Man hat nachträglich behauptet, die Schlacht von Spichern sei am
unrechten Ort geschlagen und habe höhere Pläne durchkreuzt. Allerdings
war sie nicht vorgesehen. Im Allgemeinen aber wird es wenig Fälle
geben, wo der taktische Sieg nicht in den strategischen Plan passt. Der
Waffenerfolg wird immer dankbar akzeptiert und ausgenutzt werden.
Durch die Schlacht von Spichern war das II französische Korps
verhindert, ungeschädigt abzuziehen, es war Fühlung mit der feindlichen
Hauptmacht gewonnen und der oberen Heeresleitung die Grundlage für
weitere Entschließung gegeben.
Die Konsequenzen, die für den
Kommandierenden der I. Armee, General v. Steinmetz, entstanden, werden
von Generalfeldmarschall von Moltke nicht erwähnt. Es ist aber bekannt,
dass von Steinmetz seines Amtes enthoben und quasi in die Verbannung
geschickt wurde. Kaiser Napoleon III. schrieb etwas lapidar an seine
Frau Eugenie nach Paris, „Frossard ist an der Saar genötigt worden,
sich zurückzuziehen. Der Rückzug vollzog sich in guter Ordnung. Es kann
alles wieder ins rechte Geleise kommen“.
Mit einem Satz wird die Schlacht bei Woerth vom gleichen Tag erwähnt, „Mac Mahon hat eine Schlacht verloren“.

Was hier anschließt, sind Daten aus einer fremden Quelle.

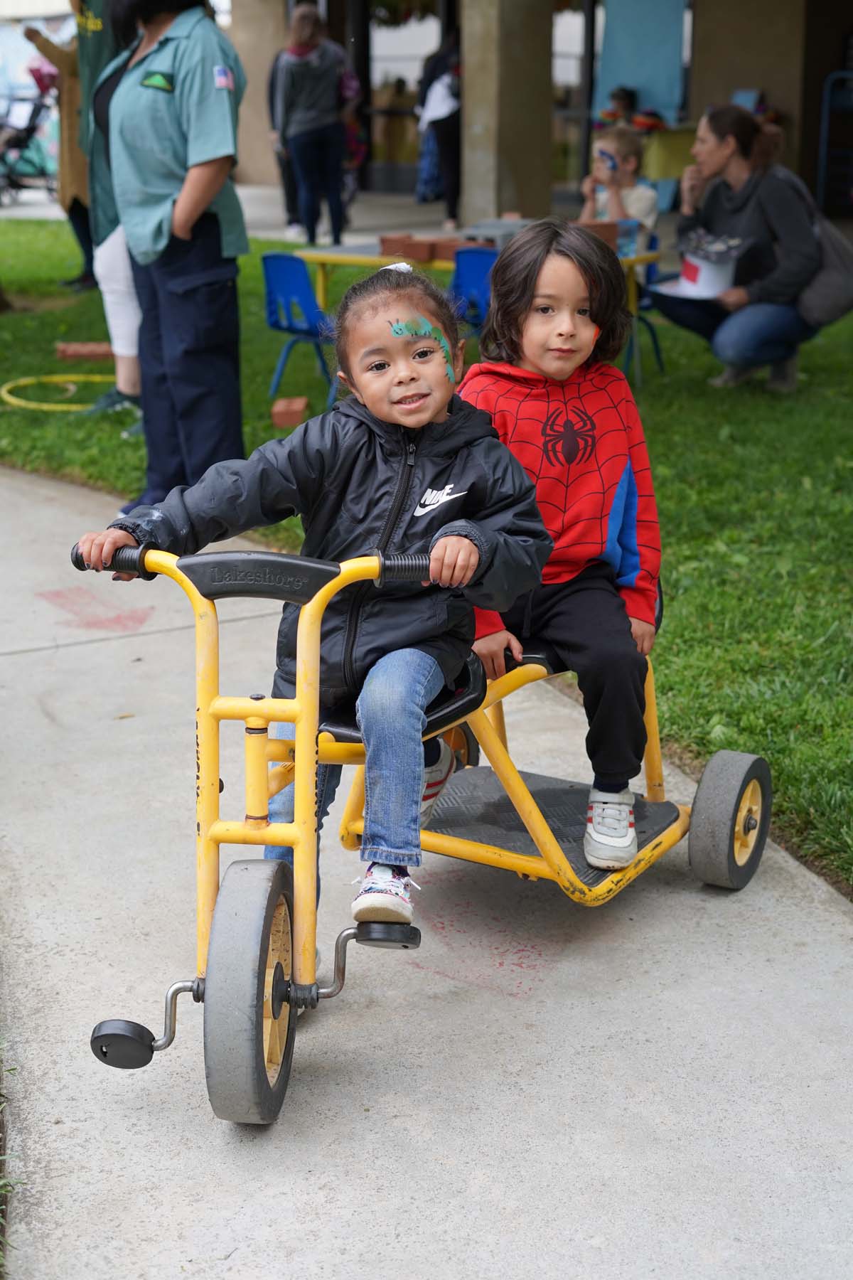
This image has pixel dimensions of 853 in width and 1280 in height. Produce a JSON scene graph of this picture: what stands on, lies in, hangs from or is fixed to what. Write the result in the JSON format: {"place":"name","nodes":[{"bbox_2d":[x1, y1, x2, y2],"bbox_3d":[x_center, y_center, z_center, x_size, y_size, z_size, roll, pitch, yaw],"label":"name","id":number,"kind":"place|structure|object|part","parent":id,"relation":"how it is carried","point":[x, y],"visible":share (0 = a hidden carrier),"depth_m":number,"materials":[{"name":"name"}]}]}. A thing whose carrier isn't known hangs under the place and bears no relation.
{"place":"outdoors","nodes":[
{"label":"outdoors","id":0,"kind":"place"},
{"bbox_2d":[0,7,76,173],"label":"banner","id":1,"kind":"structure","parent":0,"point":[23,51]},
{"bbox_2d":[0,457,852,1279],"label":"pavement","id":2,"kind":"structure","parent":0,"point":[143,1068],"materials":[{"name":"grey concrete"}]},
{"bbox_2d":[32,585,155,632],"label":"marking","id":3,"kind":"object","parent":2,"relation":"on","point":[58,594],"visible":0.84,"depth_m":5.28,"materials":[{"name":"paint"}]},
{"bbox_2d":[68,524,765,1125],"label":"tricycle","id":4,"kind":"object","parent":2,"relation":"on","point":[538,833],"visible":0.74,"depth_m":2.81,"materials":[{"name":"yellow metal"}]},
{"label":"wheel","id":5,"kind":"part","parent":4,"relation":"part of","materials":[{"name":"rubber"}]},
{"label":"handlebar","id":6,"kind":"part","parent":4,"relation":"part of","materials":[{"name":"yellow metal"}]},
{"bbox_2d":[71,252,548,950],"bbox_3d":[-0.165,-0.047,2.906,0.615,1.040,0.590,9,19,26],"label":"child","id":7,"kind":"object","parent":4,"relation":"on","point":[422,424],"visible":0.89,"depth_m":2.84},
{"bbox_2d":[388,315,456,383],"bbox_3d":[-0.002,-0.474,2.922,0.123,0.101,0.064,2,18,7],"label":"face paint","id":8,"kind":"object","parent":7,"relation":"attached to","point":[427,326],"visible":0.95,"depth_m":2.91,"materials":[{"name":"teal paint"}]},
{"bbox_2d":[457,217,663,869],"bbox_3d":[0.235,-0.178,3.301,0.496,1.095,0.592,-1,18,-2],"label":"child","id":9,"kind":"object","parent":4,"relation":"on","point":[543,336],"visible":0.81,"depth_m":3.24},
{"bbox_2d":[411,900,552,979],"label":"chalk drawing","id":10,"kind":"object","parent":2,"relation":"on","point":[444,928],"visible":0.77,"depth_m":3.26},
{"bbox_2d":[0,215,852,897],"label":"lawn","id":11,"kind":"structure","parent":0,"point":[8,319],"materials":[{"name":"green plant"}]},
{"bbox_2d":[0,372,114,409],"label":"hula hoop","id":12,"kind":"object","parent":11,"relation":"on","point":[3,392],"visible":0.75,"depth_m":8.79,"materials":[{"name":"yellow plastic"}]},
{"bbox_2d":[24,7,99,294],"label":"person","id":13,"kind":"object","parent":11,"relation":"on","point":[85,249],"visible":0.38,"depth_m":11.43},
{"bbox_2d":[54,341,113,360],"bbox_3d":[-1.840,-1.584,9.718,0.416,0.087,0.180,-3,18,-8],"label":"brick","id":14,"kind":"object","parent":11,"relation":"on","point":[100,349],"visible":0.93,"depth_m":9.63,"materials":[{"name":"red brick"}]},
{"bbox_2d":[66,0,145,429],"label":"person","id":15,"kind":"object","parent":11,"relation":"on","point":[125,311],"visible":0.3,"depth_m":7.42},
{"bbox_2d":[88,0,248,515],"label":"woman","id":16,"kind":"object","parent":11,"relation":"on","point":[178,224],"visible":0.91,"depth_m":5.79},
{"bbox_2d":[270,396,309,427],"bbox_3d":[-0.604,-1.007,7.822,0.165,0.097,0.257,0,18,0],"label":"brick","id":17,"kind":"object","parent":11,"relation":"on","point":[292,407],"visible":0.99,"depth_m":7.73,"materials":[{"name":"brick"}]},
{"bbox_2d":[260,250,335,407],"bbox_3d":[-0.518,-1.427,8.319,0.468,0.732,0.484,13,22,36],"label":"blue chair","id":18,"kind":"object","parent":11,"relation":"on","point":[299,284],"visible":0.75,"depth_m":8.21,"materials":[{"name":"blue plastic"}]},
{"bbox_2d":[448,245,497,335],"bbox_3d":[0.244,-1.351,7.927,0.476,0.739,0.511,8,19,24],"label":"blue chair","id":19,"kind":"object","parent":11,"relation":"on","point":[483,267],"visible":0.4,"depth_m":7.79,"materials":[{"name":"blue plastic"}]},
{"bbox_2d":[288,229,663,388],"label":"yellow table","id":20,"kind":"object","parent":11,"relation":"on","point":[377,259],"visible":0.34,"depth_m":8.64,"materials":[{"name":"yellow plastic"}]},
{"bbox_2d":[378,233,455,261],"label":"brick","id":21,"kind":"object","parent":20,"relation":"on","point":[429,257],"visible":0.97,"depth_m":8.24,"materials":[{"name":"brick"}]},
{"bbox_2d":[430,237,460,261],"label":"brick","id":22,"kind":"object","parent":20,"relation":"on","point":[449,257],"visible":0.75,"depth_m":8.19,"materials":[{"name":"brick"}]},
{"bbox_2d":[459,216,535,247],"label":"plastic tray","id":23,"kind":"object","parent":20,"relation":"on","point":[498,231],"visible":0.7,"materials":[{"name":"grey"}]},
{"bbox_2d":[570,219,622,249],"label":"brick","id":24,"kind":"object","parent":20,"relation":"on","point":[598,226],"visible":0.52,"depth_m":8.45,"materials":[{"name":"brown brick"}]},
{"bbox_2d":[617,217,638,257],"bbox_3d":[0.951,-1.909,8.441,0.112,0.167,0.103,7,19,22],"label":"cup","id":25,"kind":"object","parent":20,"relation":"on","point":[628,241],"visible":0.87,"depth_m":8.40,"materials":[{"name":"plastic"}]},
{"bbox_2d":[624,233,666,377],"bbox_3d":[0.949,-1.624,8.953,0.483,0.740,0.500,9,20,27],"label":"blue chair","id":26,"kind":"object","parent":11,"relation":"on","point":[658,351],"visible":0.26,"depth_m":8.99,"materials":[{"name":"blue plastic"}]},
{"bbox_2d":[580,126,658,235],"bbox_3d":[0.987,-2.196,9.312,0.492,0.907,0.501,3,18,11],"label":"child","id":27,"kind":"object","parent":26,"relation":"on","point":[633,214],"visible":0.57,"depth_m":9.21},
{"bbox_2d":[598,149,617,169],"bbox_3d":[0.902,-2.388,8.840,0.110,0.088,0.106,1,18,4],"label":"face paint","id":28,"kind":"object","parent":27,"relation":"in","point":[603,153],"visible":0.96,"depth_m":8.82,"materials":[{"name":"blue"}]},
{"bbox_2d":[652,102,849,392],"bbox_3d":[1.544,-1.867,8.466,0.839,1.266,0.905,-3,18,-8],"label":"woman","id":29,"kind":"object","parent":11,"relation":"on","point":[779,214],"visible":0.94,"depth_m":8.33},
{"bbox_2d":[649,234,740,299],"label":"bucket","id":30,"kind":"object","parent":29,"relation":"in","point":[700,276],"visible":0.84,"depth_m":8.25,"materials":[{"name":"white plastic"}]},
{"bbox_2d":[796,202,852,326],"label":"bag","id":31,"kind":"object","parent":29,"relation":"hanging from","point":[827,306],"visible":0.69,"depth_m":8.35,"materials":[{"name":"grey fabric"}]},
{"bbox_2d":[219,0,852,226],"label":"building","id":32,"kind":"structure","parent":0,"point":[779,91],"depth_m":17.12,"materials":[{"name":"beige concrete"}]},
{"bbox_2d":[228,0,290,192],"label":"pillar","id":33,"kind":"structure","parent":32,"relation":"attached to","point":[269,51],"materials":[{"name":"beige concrete"}]},
{"bbox_2d":[364,0,443,191],"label":"glass door","id":34,"kind":"structure","parent":32,"relation":"in","point":[387,56],"depth_m":21.52,"materials":[{"name":"glass"}]},
{"bbox_2d":[459,0,557,229],"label":"pillar","id":35,"kind":"structure","parent":32,"relation":"attached to","point":[538,173],"depth_m":14.07,"materials":[{"name":"beige concrete"}]},
{"bbox_2d":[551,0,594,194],"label":"window","id":36,"kind":"structure","parent":32,"relation":"in","point":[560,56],"depth_m":19.41,"materials":[{"name":"glass"}]},
{"bbox_2d":[592,0,690,122],"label":"blue panel","id":37,"kind":"object","parent":32,"relation":"attached to","point":[635,81],"visible":0.8,"depth_m":18.48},
{"label":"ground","id":38,"kind":"structure","parent":0},
{"bbox_2d":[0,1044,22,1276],"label":"grass strip","id":39,"kind":"object","parent":38,"relation":"on","point":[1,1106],"visible":0.92,"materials":[{"name":"green plant"}]},
{"bbox_2d":[0,83,59,208],"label":"stroller","id":40,"kind":"object","parent":38,"relation":"on","point":[25,173],"visible":0.76,"depth_m":21.15,"materials":[{"name":"metal"}]},
{"bbox_2d":[265,44,300,231],"bbox_3d":[-1.216,-4.763,16.467,0.651,1.989,0.760,1,18,3],"label":"person","id":41,"kind":"object","parent":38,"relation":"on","point":[272,84],"visible":0.37,"depth_m":16.47},
{"bbox_2d":[273,2,351,252],"bbox_3d":[-0.953,-4.267,14.879,0.667,2.022,0.716,-8,19,-25],"label":"woman","id":42,"kind":"object","parent":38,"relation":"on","point":[319,94],"visible":0.99,"depth_m":14.71},
{"bbox_2d":[335,46,366,205],"bbox_3d":[-0.844,-4.949,17.033,0.609,1.611,0.775,-8,19,-25],"label":"person","id":43,"kind":"object","parent":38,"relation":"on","point":[352,84],"visible":0.41,"depth_m":16.86},
{"bbox_2d":[415,32,460,227],"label":"person","id":44,"kind":"object","parent":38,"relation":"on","point":[436,121],"visible":0.74,"depth_m":16.67},
{"bbox_2d":[599,85,639,128],"bbox_3d":[1.992,-5.131,18.213,0.558,0.942,0.575,1,18,3],"label":"person","id":45,"kind":"object","parent":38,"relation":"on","point":[618,96],"visible":0.47,"depth_m":18.05},
{"bbox_2d":[638,120,700,209],"bbox_3d":[2.398,-4.502,17.003,0.956,0.881,0.943,-8,19,-25],"label":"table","id":46,"kind":"object","parent":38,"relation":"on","point":[670,146],"visible":0.54,"depth_m":16.66,"materials":[{"name":"yellow"}]},
{"bbox_2d":[817,69,852,215],"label":"metal rack","id":47,"kind":"object","parent":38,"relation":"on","point":[824,148],"visible":0.95,"depth_m":16.26,"materials":[{"name":"blue metal"}]}
]}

Verlustein der Schlacht bei Spichern:
Die deutsche Seite:
Tote: 49 Offiziere und 794 Mannschaftsdienstgrade; Verwundete: 174
Offiziere und 3482 Mannschaftsdienstgrade. 372 Mann wurden vermisst,
dabei handelte es sich vermutlich um Gefangene.
Die französische Seite:
Tote:
37 Offiziere und 283 Mannschaftsdienstgrade; Verwundete: 168 Offiziere
und 1494 Mannschaftsdienstgrade. 44 Offiziere und 2052 Mann wurden
vermisst (davon ca. 600 tot oder verwundet).
Die
Angaben bzgl. der französischen Seite stammen von General Frossard.
Dessen Angaben über 70 000 deutsche Opfer sind jedoch weit übertrieben.
Deutscherseits standen am 6. August 1870 bei Spichern 30 194 Mann
Infanterie und 108 Geschütze im Gefecht. Das Korps Frossard zählte 24
419 Mann Infanterie und 90 Geschütze, wobei das Übergewicht auf der
deutschen Seite erst in den Abendstunden des Tages erreicht worden war.
Der Oberkommandierende der I. Armee war erst abends um 7 Uhr
erschienen, hatte also nicht mehr in das Geschehen eingreifen können.